### EXTRACT PROVIDED
== Segment start ==

Consequences of Laughter Upon Trunk Compression and Cortical Activation: Linear and Polynomial Relations

Abstract

Results from two studies of biological consequences of laughter are reported. A proposed inhibitory brain mechanism was tested in Study 1. It aims to protect against trunk compression that can cause health hazards during vigorous laughter. Compression may be maximal during moderate durations and, for protective reasons, moderate in enduring vigorous laughs. Twenty-five university students volunteered to see a candid camera film. Laughter responses (LR) and the superimposed ha-responses were operationally assessed by mercury-filled strain gauges strapped around the trunk. On average, the thorax compression amplitudes exceeded those of the abdomen, and greater amplitudes were seen in the males than in the females after correction for resting trunk circumference. Regression analyses supported polynomial relations because medium LR durations were associated with particularly high thorax amplitudes. In Study 2, power changes were computed in the beta and alpha EEG frequency bands of the parietal cortex from before to after exposure to the comedy "Dinner for one" in 56 university students. Highly significant linear relations were calculated between the number of laughs and post-exposure cortical activation (increase of beta, decrease of alpha) due to high activation after frequent laughter. The results from Study 1 supported the hypothesis of a protective brain mechanism that is activated during long LRs to reduce the risk of harm to vital organs in the trunk cavity. The results in Study 2 supported a linear cortical activation and, thus, provided evidence for a biological correlate to the subjective experience of mental refreshment after laughter.

Keywords: cortical activation; laughter; linear; polynomial; trunk compression.

== Segment end ==

### INFORMATION SHOWN
== Segment start ==

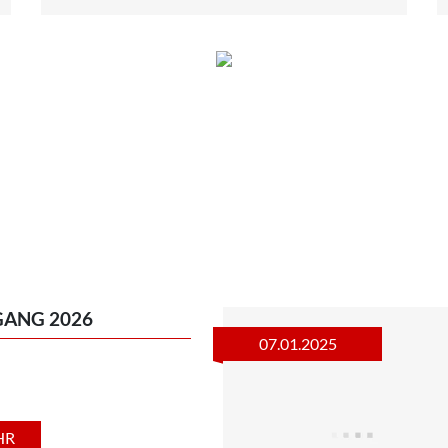
GANG 2026
07.01.2025
HR
LINKS
FINDEN SIE
Unternehmen
Instagram
Neufahrzeuge
Google Map
Gebrauchtfahrzeuge
02
Service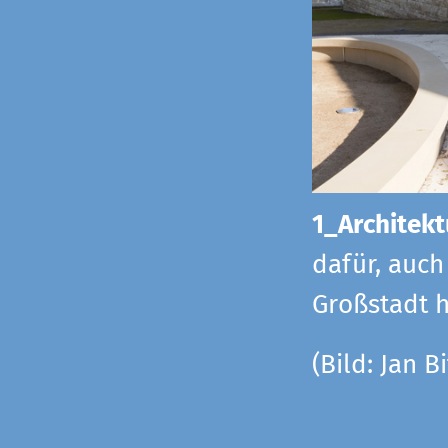
1_Architekt
dafür, auch
Großstadt h
(Bild: Jan Bi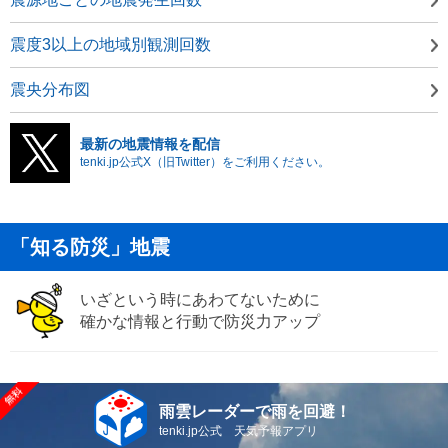
震度3以上の地域別観測回数
震央分布図
最新の地震情報を配信
tenki.jp公式X（旧Twitter）をご利用ください。
「知る防災」地震
いざという時にあわてないために
確かな情報と行動で防災力アップ
雨雲レーダーで雨を回避！
tenki.jp公式 天気予報アプリ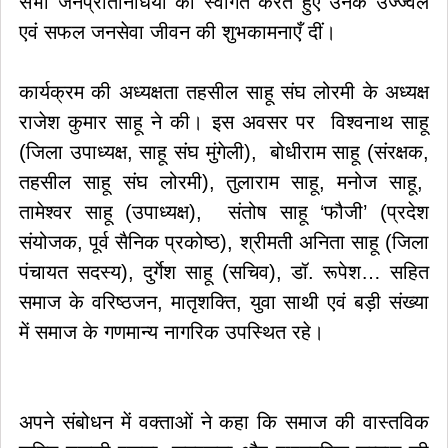
सभी जनप्रतिनिधियों का स्वागत करते हुए उनके उज्ज्वल
एवं सफल जनसेवा जीवन की शुभकामनाएँ दीं।
कार्यक्रम की अध्यक्षता तहसील साहू संघ लोरमी के अध्यक्ष
राजेश कुमार साहू ने की। इस अवसर पर विश्वनाथ साहू
(जिला उपाध्यक्ष, साहू संघ मुंगेली), बोधीराम साहू (संरक्षक,
तहसील साहू संघ लोरमी), तुलाराम साहू, मनोज साहू,
तामेश्वर साहू (उपाध्यक्ष), संतोष साहू ‘फौजी’ (प्रदेश
संयोजक, पूर्व सैनिक प्रकोष्ठ), श्रीमती अनिता साहू (जिला
पंचायत सदस्य), दुर्गेश साहू (सचिव), डॉ. रूपेश… सहित
समाज के वरिष्ठजन, मातृशक्ति, युवा साथी एवं बड़ी संख्या
में समाज के गणमान्य नागरिक उपस्थित रहे।
अपने संबोधन में वक्ताओं ने कहा कि समाज की वास्तविक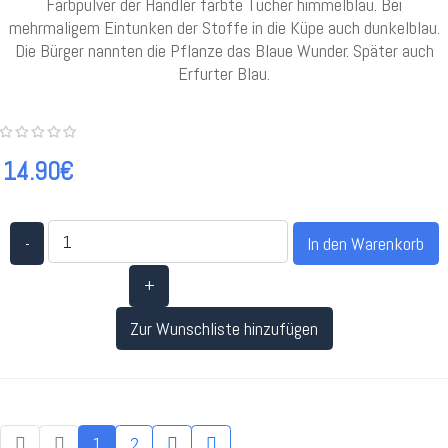
Farbpulver der Händler färbte Tücher himmelblau. Bei
mehrmaligem Eintunken der Stoffe in die Küpe auch dunkelblau.
Die Bürger nannten die Pflanze das Blaue Wunder. Später auch
Erfurter Blau.
14.90€
-
+
Zur Wunschliste hinzufügen
1
2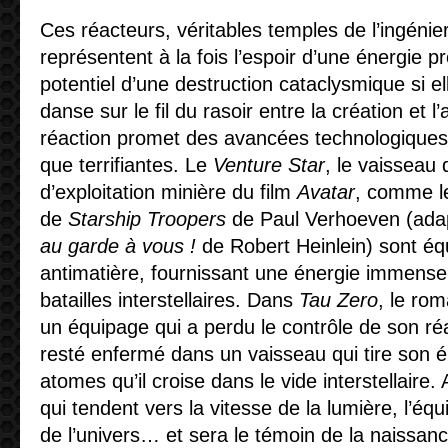
Ces réacteurs, véritables temples de l’ingénieri
représentent à la fois l’espoir d’une énergie pr
potentiel d’une destruction cataclysmique si el
danse sur le fil du rasoir entre la création et l
réaction promet des avancées technologiques 
que terrifiantes. Le
Venture Star
, le vaisseau 
d’exploitation minière du film
Avatar
, comme l
de
Starship Troopers
de Paul Verhoeven (ad
au garde à vous !
de Robert Heinlein) sont éq
antimatière, fournissant une énergie immense
batailles interstellaires. Dans
Tau Zero
, le ro
un équipage qui a perdu le contrôle de son r
resté enfermé dans un vaisseau qui tire son 
atomes qu’il croise dans le vide interstellaire.
qui tendent vers la vitesse de la lumière, l’équ
de l’univers… et sera le témoin de la naissance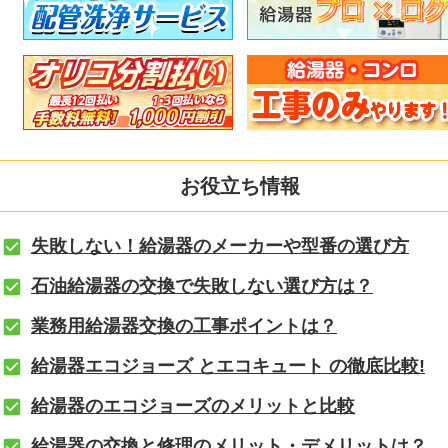
お役立ち情報
失敗しない！給湯器のメーカーや型番の選び方
石油給湯器の交換で失敗しない選び方は？
業務用給湯器交換の工事ポイントは？
給湯器エコジョーズ とエコキュート の徹底比較!
給湯器のエコジョーズのメリットと比較
給湯器の交換と修理のメリット・デメリットは？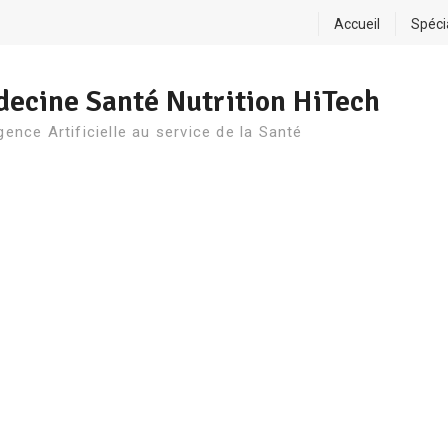
Accueil
Spéci
ecine Santé Nutrition HiTech
igence Artificielle au service de la Santé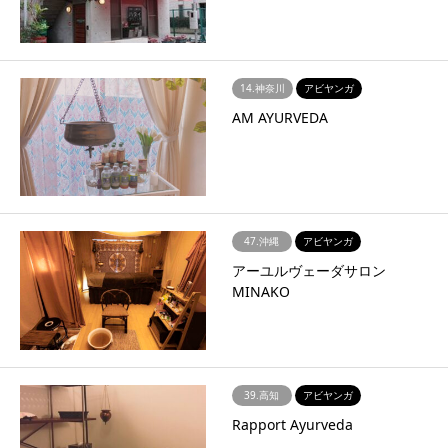
14.神奈川
アビヤンガ
AM AYURVEDA
47.沖縄
アビヤンガ
アーユルヴェーダサロン
MINAKO
39.高知
アビヤンガ
Rapport Ayurveda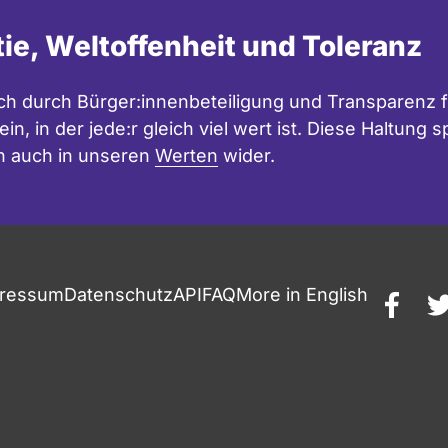
tie, Weltoffenheit und Toleranz
h durch Bürger:innenbeteiligung und Transparenz f
in, in der jede:r gleich viel wert ist. Diese Haltung
n auch in unseren
Werten
wider.
ressum
Datenschutz
API
FAQ
More in English
faceb
t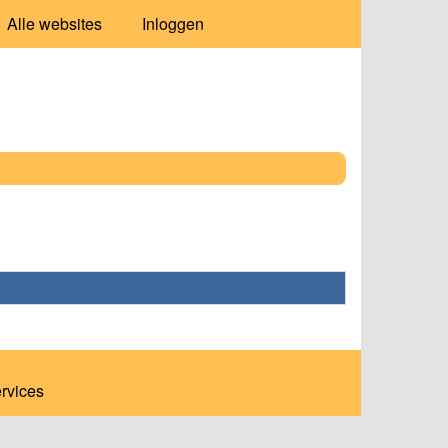
Alle websites
Inloggen
ervices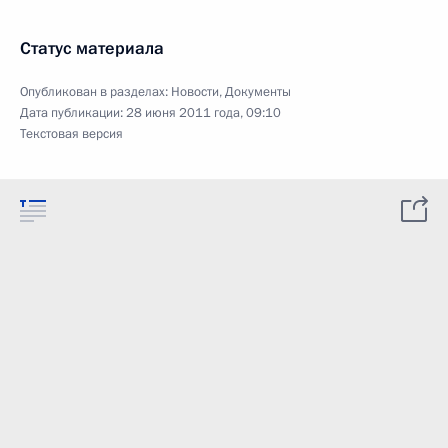
Статус материала
Опубликован в разделах:
Новости
,
Документы
Дата публикации:
28 июня 2011 года, 09:10
Текстовая версия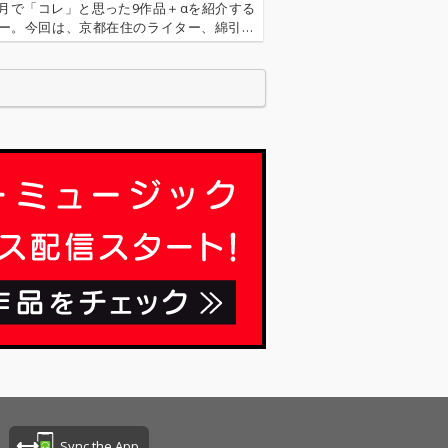
月で「コレ」と思った9作品＋αを紹介する
ー。今回は、京都在住のライター、綿引佑
場。国内インディーの良質なポップス9作品
介します!大阪を拠点に活動する男女混声の4
ンドの最新作。素朴かつ…
Sync the App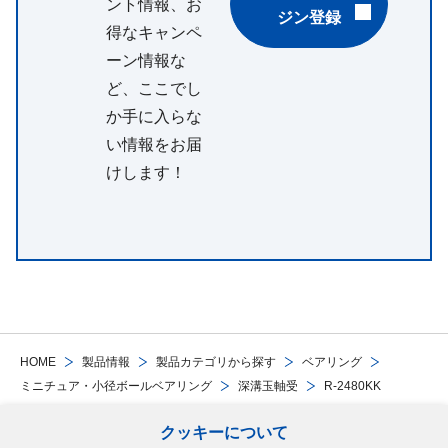
ント情報、お
ジン登録
得なキャンペ
ーン情報な
ど、ここでし
か手に入らな
い情報をお届
けします！
HOME
製品情報
製品カテゴリから探す
ベアリング
ミニチュア・小径ボールベアリング
深溝玉軸受
R-2480KK
クッキーについて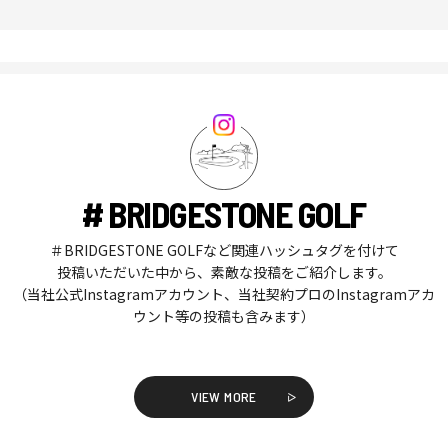
# BRIDGESTONE GOLF
＃BRIDGESTONE GOLFなど関連ハッシュタグを付けて
投稿いただいた中から、素敵な投稿をご紹介します。
（当社公式Instagramアカウント、当社契約プロのInstagramアカ
ウント等の投稿も含みます）
VIEW MORE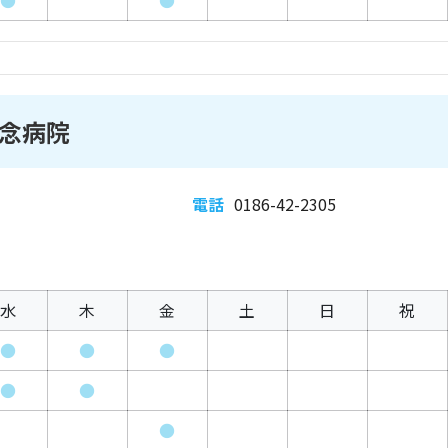
●
●
念病院
電話
0186-42-2305
水
木
金
土
日
祝
●
●
●
●
●
●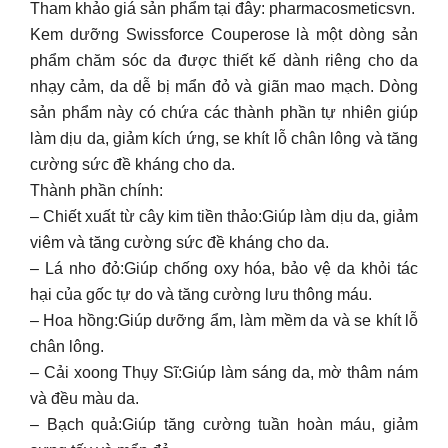
Tham khảo giá sản phẩm tại đây: pharmacosmeticsvn.
Kem dưỡng Swissforce Couperose là một dòng sản
phẩm chăm sóc da được thiết kế dành riêng cho da
nhạy cảm, da dễ bị mẩn đỏ và giãn mao mạch. Dòng
sản phẩm này có chứa các thành phần tự nhiên giúp
làm dịu da, giảm kích ứng, se khít lỗ chân lông và tăng
cường sức đề kháng cho da.
Thành phần chính:
– Chiết xuất từ cây kim tiền thảo:Giúp làm dịu da, giảm
viêm và tăng cường sức đề kháng cho da.
– Lá nho đỏ:Giúp chống oxy hóa, bảo vệ da khỏi tác
hại của gốc tự do và tăng cường lưu thông máu.
– Hoa hồng:Giúp dưỡng ẩm, làm mềm da và se khít lỗ
chân lông.
– Cải xoong Thụy Sĩ:Giúp làm sáng da, mờ thâm nám
và đều màu da.
– Bạch quả:Giúp tăng cường tuần hoàn máu, giảm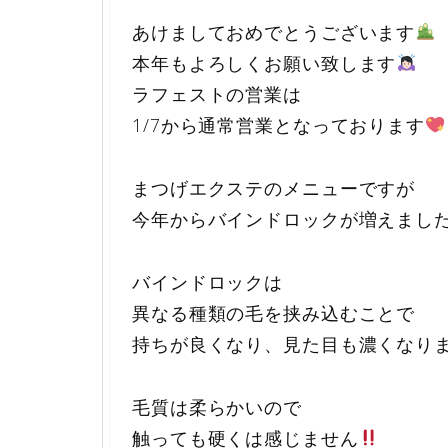
あけましておめでとうございます
本年もよろしくお願い致します
ラフェストの営業は
1/7から通常営業となっております
まつげエクステのメニューですが
今年からバインドロックが増えまし
バインドロックは
異なる種類の毛を挟み込むことで
持ちが良くなり、見た目も濃くなり
毛質は柔らかいので
触っても硬くは感じません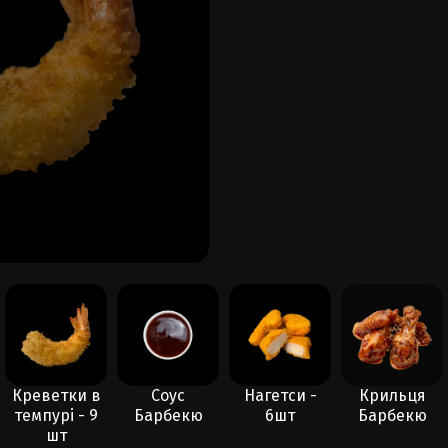
Креветки в
Соус
Нагетси -
Крильця
темпурі - 9
Барбекю
6шт
Барбекю
шт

== Segment end ==

### TASK STATEMENT
Continue the paper on laughter, trunk compression and cortical activation (above, ahead of the data), picking up after its "Keywords" line.

### ANSWER TO THIS TASK
Figure 1

Illustration of trunk circumference changes (compressions) during laughter induced by a video entertainment program (“Dinner for one”). Changes are traced by a mercury-filled strain gauge strapped around the abdomen, and regular breathing amplitudes are indicated to the far left in the figure. Arrows indicate the occurrence of laughter.

Figure 2

Linear and polynomial relations between (a) total number of laughter responses (LRs) and (b) mean duration of the five longest LRs.

Figure 3

Linear and polynomial relations between (a) the total number of laughter responses and (b) abdominal and thoracic compression amplitudes during laughter (upper panels) as well as frequencies of abdominal and thoracic HA-responses (lower panels).

Figure 4

Linear and polynomial relations between (a) the mean duration of the five longest laughter responses and (b) abdominal and thoracic compression amplitudes during laughter (upper panels) as well as frequencies of abdominal and thoracic HA-responses (lower panels).

Figure 5

Changes in parietal cortex EEG power (pre-to-post comedy change scores) as consequences of laughter during exposure to a comedy (“Dinner for one”). Left panel: Beta band (EEG-B). Right panel: Alpha band (EEG-A). The 95% confidence intervals are given as dotted lines around the regression lines.